[[ Page extract open ]]
The Poughkeepsie Bridge Route was a passenger train route from Washington, D.C. to Boston, Massachusetts, via Baltimore, Maryland and Philadelphia, Pennsylvania.
The route specifically avoided the Port of New York, due to the lack of a rail crossing of the North River (Hudson River). Instead it passed over the Poughkeepsie Bridge at Poughkeepsie, New York. Its Boston terminus was at North Station, an advantage allowing for a direct transfer to Boston and Maine Railroad lines to the north.
The Federal Express later used a similar route for several years in the 1910s, but ran via Trenton, New Jersey and New Haven, Connecticut.
The route used the following companies' lines:
Baltimore and Ohio Railroad - Washington to Philadelphia
Philadelphia and Reading Railroad - Philadelphia to Bethlehem, Pennsylvania (via the North Pennsylvania Railroad)
Central Railroad of New Jersey - Bethlehem to Easton, Pennsylvania
Lehigh and Hudson River Railway - Easton to Maybrook, New York
Central New England and Western Railroad - Maybrook to Simsbury, Connecticut
New York, New Haven and Hartford Railroad - Simsbury to Northampton, Massachusetts (via the New Haven and Northampton Company)
[[ Page extract closed ]]
[[ Data for review open ]]
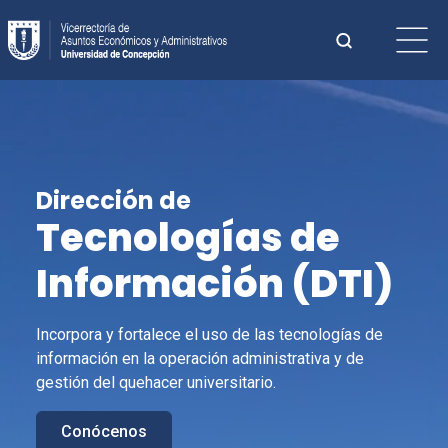
Saltar
Buscar:
al
contenido
Cuando hay 
Dirección de
Tecnologías de
Información (
DTI
)
Incorpora y fortalece el uso de las tecnologías de
información en la operación administrativa y de
gestión del quehacer universitario.
Conócenos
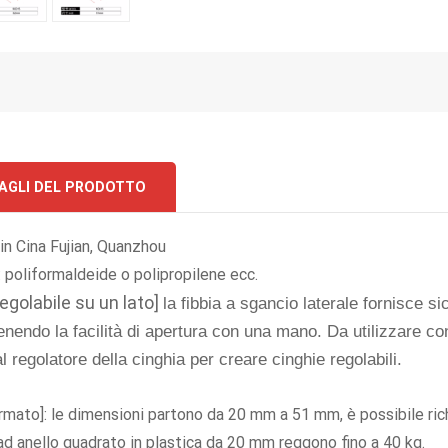
AGLI DEL PRODOTTO
in Cina Fujian, Quanzhou
 poliformaldeide o polipropilene ecc.
regolabile su un lato]
la fibbia a sgancio laterale fornisce s
nendo la facilità di apertura con una mano. Da utilizzare con
l regolatore della cinghia per creare cinghie regolabili.
ormato]: le dimensioni partono da 20 mm a 51 mm, è possibile ric
ad anello quadrato in plastica da 20 mm reggono fino a 40 kg.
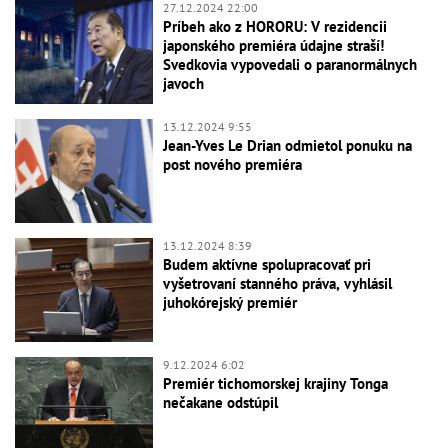
27.12.2024 22:00
Príbeh ako z HORORU: V rezidencii
japonského premiéra údajne straší!
Svedkovia vypovedali o paranormálnych
javoch
13.12.2024 9:55
Jean-Yves Le Drian odmietol ponuku na
post nového premiéra
13.12.2024 8:39
Budem aktívne spolupracovať pri
vyšetrovaní stanného práva, vyhlásil
juhokórejský premiér
9.12.2024 6:02
Premiér tichomorskej krajiny Tonga
nečakane odstúpil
[[ Data for review closed ]]
- [Work instructions]:
**a.** In the Poughkeepsie Bridge Route text, rewrite the stretch from "The route specifically" through "to the north." with "South Station" in place of "North Station".
**b.** According to the Poughkeepsie Bridge Route text, which company's lines carried the route from Easton to Maybrook, New York?

- [Task solutions]:
**a.**
The route specifically avoided the Port of New York, due to the lack of a rail crossing of the North River (Hudson River). Instead it passed over the Poughkeepsie Bridge at Poughkeepsie, New York. Its Boston terminus was at South Station, an advantage allowing for a direct transfer to Boston and Maine Railroad lines to the north.

**b.** The Lehigh and Hudson River Railway.